_Work item 1_. In the text about Galileo and Jupiter's moons, what name did Cosimo de' Medici insist the moons be given?
_Work item 2_. Carry on the text about Galileo and Jupiter's moons from its last sentence.

_Text section_.
That’s not to say that scientists aren’t under some political pressure to reflect the political beliefs of their patrons in the Federal government. Hard evidence convinced most NASA scientists that climate change is real. Many of them became persuaded from the early days when climate change was called “global warming.”

However, they are under pressure from powerful political and economic forces to say that the evidence is inconclusive. During the Bush administration, many of them looked at NASA’s multi-billion-dollar budget and stood mute. Now, their pleas are simply ignored by some politicians.

Such transgressions stretch backward into history. Until recently, scientists did not depend on Federal institutions like the National Science Foundation and private organizations to fund their research. Instead, they depended on patrons, rich and powerful individuals, to put food on their tables.

Such was the case for even the most famous of astronomers. For example, if the great Galileo Galilei had his way, the four brightest moons of Jupiter would be called the Medician Stars.

Look for Jupiter right now as a bright point of light high in the south amidst the much dimmer stars of Libra, the Scales, and quite near to one of Libra’s signature stars, the oddly named Zubenelgenubi.

Even simple pair of binoculars will usually reveal at least three of the four Medician Stars lined up around the planet.

In 1605, Galileo had been a mathematics tutor for Cosimo de’ Medici, son to the Grand Duke of Tuscany. In 1609, Galileo discovered with his telescope four points of light near Jupiter. They seemed to accompany the planet as it moved across the sky.

Coincidentally, Cosimo became Grand Duke around the same time. In order to gain financial support from his former pupil, Galileo proposed that the moons be named Cosimo’s Stars.

Cosimo demurred, however. He instead insisted that the moons be named the Medician Stars in honor of his three brothers and, of course, himself.

The weight of history and the derision of other astronomers eventually prevailed. In the end, Galileo, who had an ego the size of the enormous planet and its moons combined, would have been pleased. The moons are called the Galilean Satellites to this very day.

_Source information_.

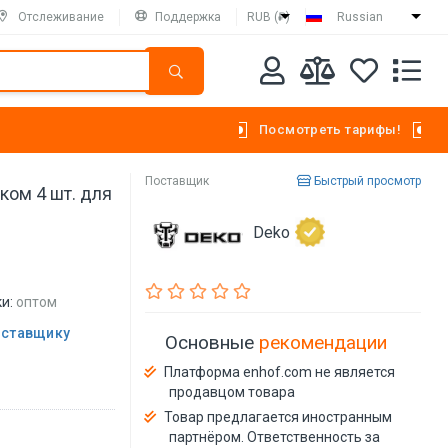
Отслеживание
Поддержка
RUB (₽)
Russian
Посмотреть тарифы!
Поставщик
Быстрый просмотр
ком 4 шт. для
Deko
и:
оптом
оставщику
Основные
рекомендации
Платформа enhof.com не является
продавцом товара
Товар предлагается иностранным
партнёром. Ответственность за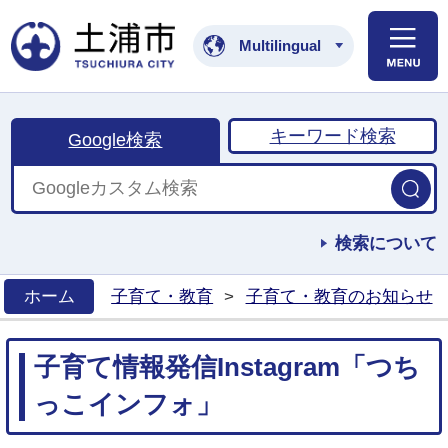
土浦市公式ホームペ
Multilingual
キーワード検索
Google検索
検索について
ホーム
子育て・教育
>
子育て・教育のお知らせ
>
子育て情報発信Instagram「つち
っこインフォ」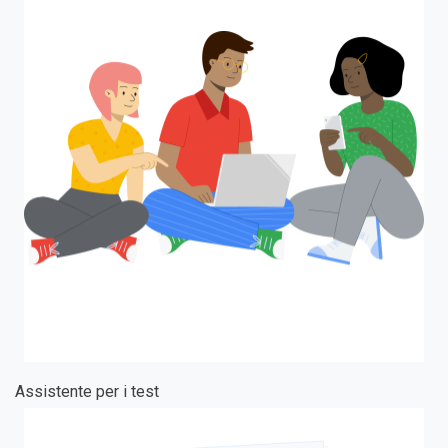
Assistente per i test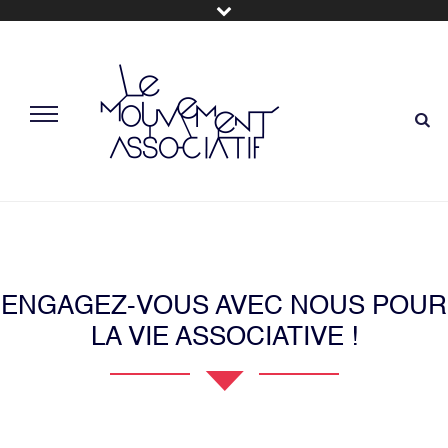
ENGAGEZ-VOUS AVEC NOUS POUR
LA VIE ASSOCIATIVE !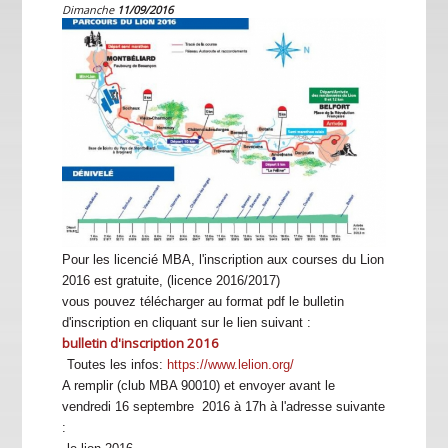
Dimanche
11/09/2016
Pour les licencié MBA, l'inscription aux courses du Lion
2016 est gratuite, (licence 2016/2017)
vous pouvez télécharger au format pdf le bulletin
d'inscription en cliquant sur le lien suivant :
bulletin d'inscription 2016
Toutes les infos:
https://www.lelion.org/
A remplir (club MBA 90010) et envoyer avant le
vendredi 16 septembre 2016 à 17h à l'adresse suivante
: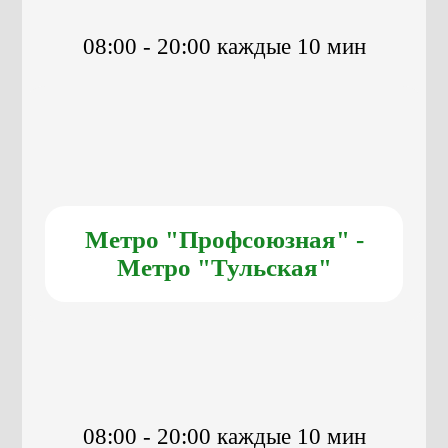
08:00 - 20:00 каждые 10 мин
Метро "Профсоюзная" -
Метро "Тульская"
08:00 - 20:00 каждые 10 мин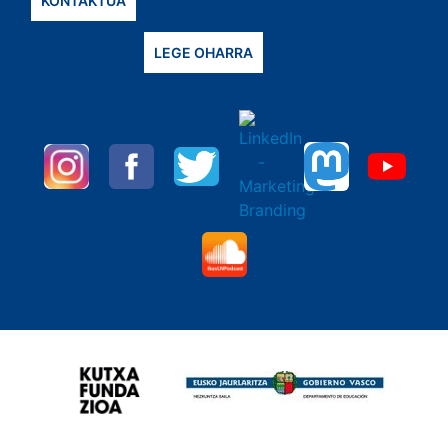
KONTAKTUA
LEGE OHARRA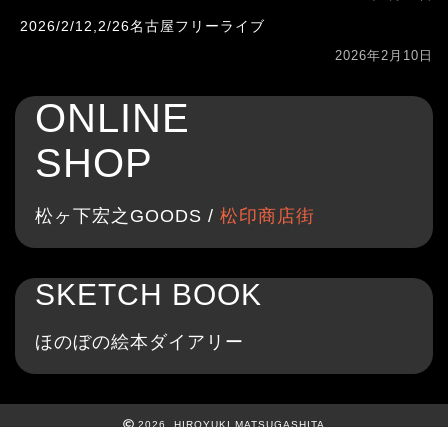
2026/2/12,2/26名古屋フリーライブ
2026年2月10日
ONLINE
SHOP
松ヶ下宏之GOODS /
松印商店街
SKETCH BOOK
ほのぼの絵本ダイアリー
2026 HIROYUKI MATSUGASHITA
PROFILE
DISCOGRAPHY
FAN CLUB
ホーム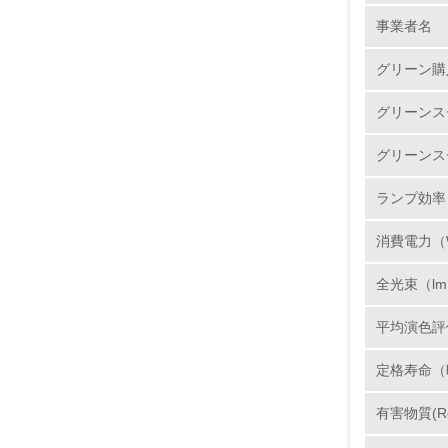
事業者名
No.
グリーン購
グリーンス
1.
グリーンス
2.
ランプ効率（
3.
消費電力（
4.
全光束（l
平均演色評
定格寿命（
5.
有害物質(R
6.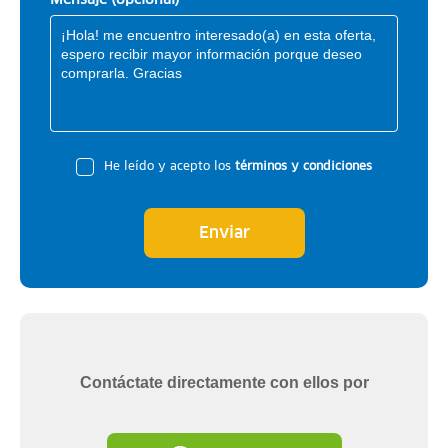
He leído y acepto los
términos y condiciones
Enviar
Contáctate directamente con ellos por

_Expected answer 1_. The Medician Stars.

_Expected answer 2_.
However, in a burst of objectivity and (probably false) modesty, Galileo wanted simply to number the individual moons, but I, II, III, and IV just don’t cut it emotionally. Humans love to name things. Letters and numbers just don’t have the public-relations impact of a well-chosen name.

The solution seems obvious in retrospect. After all, the academicians and scholars of the time were classically trained. They didn’t believe in the old Roman and Greek gods, but they were familiar with ancient mythology. They had read — in the original Greek and Latin, no less — the old stories about the ancient gods and the poets and scholars who wrote about them. Their severe, knuckle-busting teachers saw to that.

The tendency to think first of the defunct classical deities when naming solar-system objects continues, rather oddly, into the twenty-first century. Astronomers named one of the dwarf planets Eris after the goddess of strife and discord. Given the intense controversy surrounding the exclusion of Pluto and Eris from the list of “main” planets, the choice of the war-like goddess was, well, apt.

The choice of Greek and Roman gods has a limit that Renaissance astronomers could never have envisioned. Modern planetary scientists expect to discover more than a hundred dwarf planets. There simply aren’t enough classical gods to satisfy the need for names.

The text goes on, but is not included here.